Richland County Coroner Gary Watts announced in a news conference that Cripe consumed a café latte (Med- 144 mg, Lg- 178 mg), a large Diet Mountain Dew (54+mg), and an energy drink (not identified – 54 to 200+mg) in a span of two hours. He then collapsed in his classroom at Spring Hill High School on April 26. Sean Cripe, the teen’s father, said, Like all parents, we worry about our kids as they grow up. We worry about their safety, their health, especially once they start driving.
But it wasn’t a car crash that took his life. Instead, it was an energy drink. Watts said that Davis bought the latte at a McDonald’s at 12:30 p.m., then he drank the Mountain Dew and the energy drink almost immediately right after. He collapsed at 2:30 p.m. and was pronounced dead at 3:40 p.m.
The autopsy showed no undiagnosed heart conditions and indicated that Davis was healthy, having no pre-existing diseases that would have been triggered by the caffeine intake. In addition, there were no drugs or alcohol found in his system, Watts said.
“This was not an overdose. We lost Davis from a totally legal substance. Our purpose here today is to let people know, especially our young kids in school, that these drinks can be dangerous, and be very careful with how you use them, and how many you drink on a daily basis.”
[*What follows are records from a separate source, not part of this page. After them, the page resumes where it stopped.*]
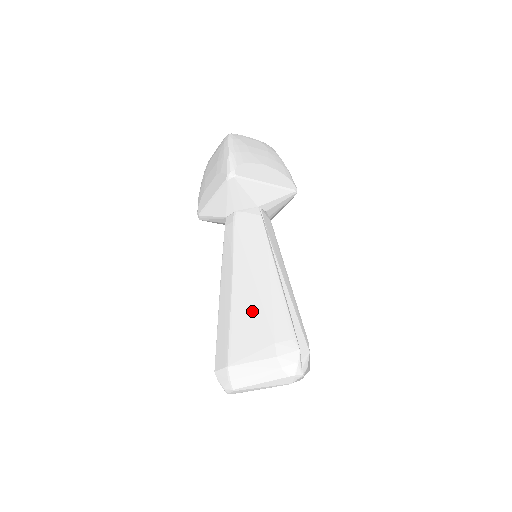
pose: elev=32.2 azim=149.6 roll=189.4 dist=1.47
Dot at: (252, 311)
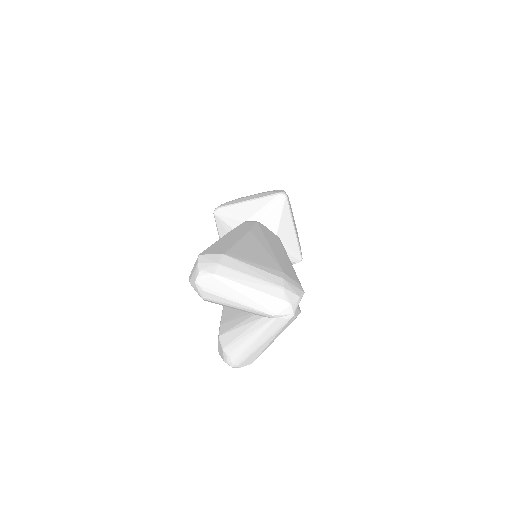
Dot at: (264, 251)
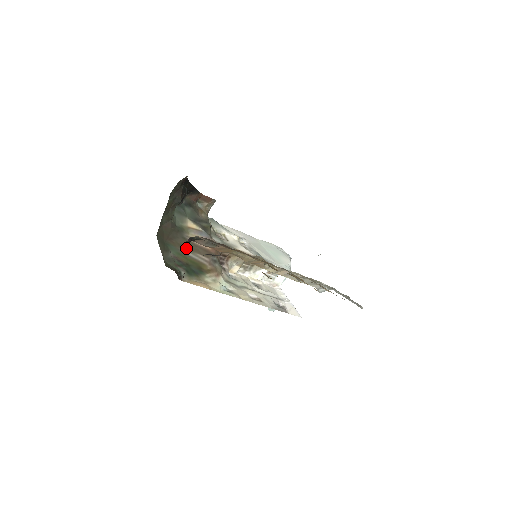
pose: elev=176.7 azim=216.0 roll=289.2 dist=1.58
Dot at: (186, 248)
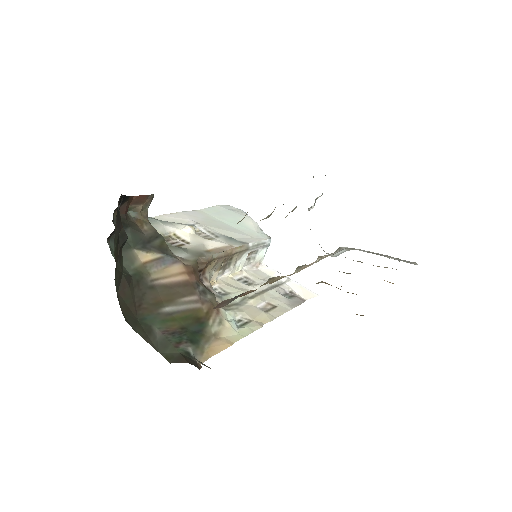
Dot at: (163, 302)
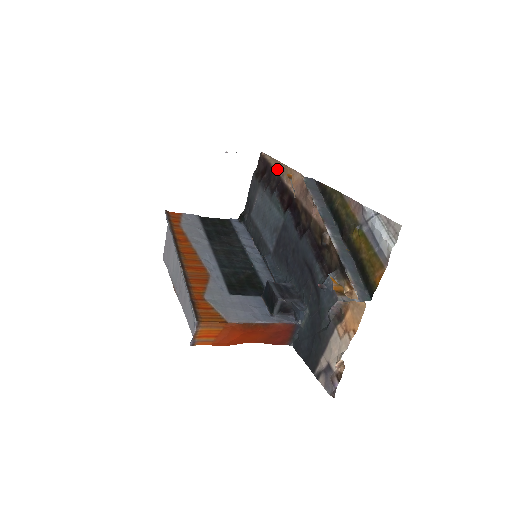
Sean hopes that parents and kids will realize that caffeinated beverages hold a certain danger, saying, “Parents, please talk to your kids about the dangers of these energy drinks.”
The American Academy of Pediatrics recommends that teens ages 12 to 18 years old should not drink more than 100 milligrams of caffeine daily. Any more than that has been known to raise blood pressure levels in teens. When it comes to energy drinks, “children and adolescents are advised to avoid energy drinks. They can contain a significant amount of caffeine as well as other stimulants,” the AAP said.